Mr Pacejs, who left school at the age of 17, joined the army, married and had four children. But his marriage failed and he was left to provide for the children; boys, aged nine, 13 and 14 and a girl aged 16.

He left the army to work as a carpenter in a sawmill but followed the route of many of his countrymen in 1999, when he travelled to the UK and found casual seasonal work at a vegetable factory in Boston, Lincolnshire. After he returned to Latvia, he found work hard to come by: employment is available in Riga but not in small towns, and that includes Rezekne, in the south-east of the country, where his family lives.
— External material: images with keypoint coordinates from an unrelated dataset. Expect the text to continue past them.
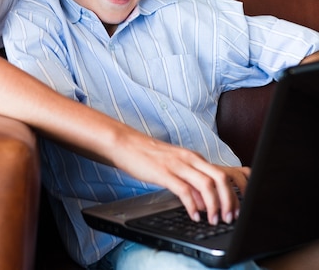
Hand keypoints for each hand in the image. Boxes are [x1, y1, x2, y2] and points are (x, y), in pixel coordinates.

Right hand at [112, 132, 249, 225]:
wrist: (127, 144)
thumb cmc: (150, 156)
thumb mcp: (176, 166)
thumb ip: (191, 181)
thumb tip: (205, 202)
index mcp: (194, 157)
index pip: (223, 173)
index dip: (234, 193)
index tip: (236, 210)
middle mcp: (189, 159)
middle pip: (220, 178)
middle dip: (230, 200)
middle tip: (230, 218)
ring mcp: (177, 165)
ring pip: (206, 185)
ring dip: (214, 205)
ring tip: (214, 220)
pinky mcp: (164, 173)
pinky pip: (183, 190)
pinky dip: (192, 205)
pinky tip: (193, 216)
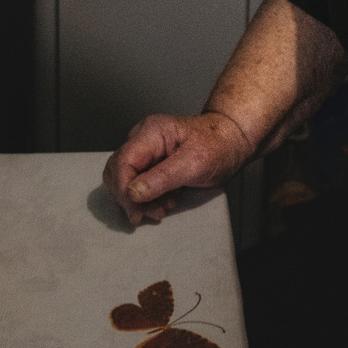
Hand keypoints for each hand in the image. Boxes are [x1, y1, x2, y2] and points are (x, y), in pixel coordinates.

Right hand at [101, 111, 251, 226]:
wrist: (230, 143)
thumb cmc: (217, 148)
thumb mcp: (194, 164)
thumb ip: (162, 178)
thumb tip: (132, 193)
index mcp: (151, 132)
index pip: (122, 162)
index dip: (123, 190)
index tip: (135, 212)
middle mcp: (142, 139)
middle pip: (117, 171)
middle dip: (129, 198)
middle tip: (150, 215)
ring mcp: (145, 151)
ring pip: (124, 180)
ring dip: (138, 201)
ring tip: (162, 209)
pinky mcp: (149, 163)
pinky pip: (136, 184)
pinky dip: (145, 199)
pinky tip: (164, 202)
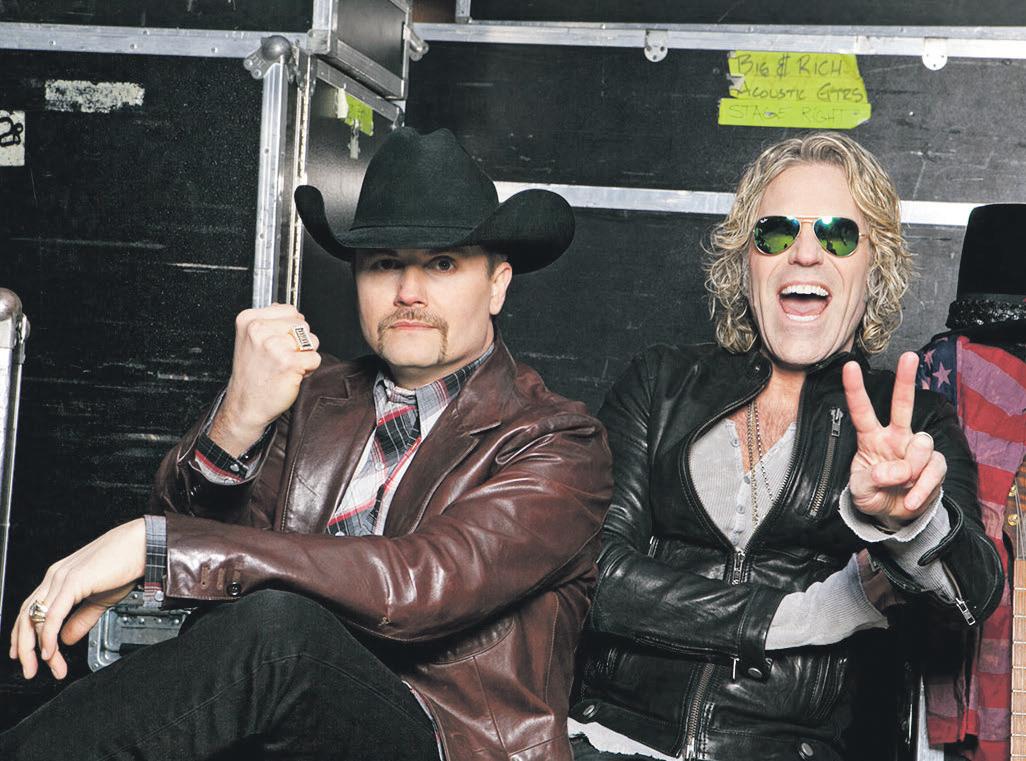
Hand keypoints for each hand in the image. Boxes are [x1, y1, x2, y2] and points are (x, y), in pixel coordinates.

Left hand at [9, 519, 145, 679]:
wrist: (144, 546)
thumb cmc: (127, 564)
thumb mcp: (101, 599)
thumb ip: (82, 619)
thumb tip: (66, 638)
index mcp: (59, 577)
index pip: (31, 611)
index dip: (25, 636)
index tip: (28, 656)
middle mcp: (55, 576)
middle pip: (25, 617)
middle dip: (25, 647)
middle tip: (29, 670)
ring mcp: (61, 578)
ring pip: (35, 618)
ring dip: (36, 648)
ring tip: (42, 667)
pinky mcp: (72, 582)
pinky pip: (52, 615)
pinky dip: (48, 637)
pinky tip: (50, 652)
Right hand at [212, 304, 321, 455]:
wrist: (245, 404)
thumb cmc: (251, 375)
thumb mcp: (250, 339)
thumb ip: (269, 321)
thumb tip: (289, 310)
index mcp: (249, 319)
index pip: (290, 310)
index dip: (291, 329)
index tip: (278, 342)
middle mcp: (259, 330)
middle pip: (303, 325)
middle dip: (300, 343)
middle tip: (281, 358)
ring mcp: (274, 346)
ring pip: (312, 341)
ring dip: (305, 355)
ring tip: (286, 365)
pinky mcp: (289, 362)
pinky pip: (315, 358)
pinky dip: (308, 369)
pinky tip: (291, 374)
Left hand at [843, 351, 945, 530]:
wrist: (894, 515)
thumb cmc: (873, 495)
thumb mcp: (861, 491)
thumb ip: (872, 480)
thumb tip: (896, 471)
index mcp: (870, 438)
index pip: (861, 411)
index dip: (855, 389)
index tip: (849, 366)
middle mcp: (895, 437)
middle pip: (902, 404)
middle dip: (906, 379)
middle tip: (909, 357)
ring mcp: (916, 449)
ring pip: (921, 444)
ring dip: (909, 471)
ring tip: (900, 486)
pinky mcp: (934, 465)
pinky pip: (933, 471)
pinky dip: (921, 489)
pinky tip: (910, 500)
He re-entered the UK on 17 November and, with his new partner, Galina Tepcova, had established a small network of friends from his country. Ms Tepcova, 21, works in a shop in the area.

On the night of 3 December, he had left a friend's house at 11.15pm with Ms Tepcova and another friend when the youths attacked them. All three suffered stab wounds. Detectives believe that a hackney cab driver may have witnessed the attack as he slowed to manouevre around another car.

Greater Manchester Police confirmed the attack was being treated as racially motivated.

In an unlinked attack 25 hours later, a 26-year-old Czech man in Salford's Lower Broughton district was beaten unconscious.

Latvia's conviction that Greater Manchester may be the source of racist sentiment was strengthened by the experience of a reporter, Sanita Jemberg, who said two girls, aged 10 or 12, racially abused her.

"I don't think it was because of the way I am dressed and I don't look different from other people on the street so it must have been because of my accent," she said. "The attack on this man has caused a great deal of anger in my country."

Salford's council leader John Merry said: "I'm sorry the Foreign Minister chose to say what he said, but I can understand his reaction if it came in the heat of the moment."

Hazel Blears, the Labour MP for Salford and a Home Office minister, has also rejected Mr Pabriks' suggestion that a "blacklist" should be created but she described the recent attacks as "completely unacceptable".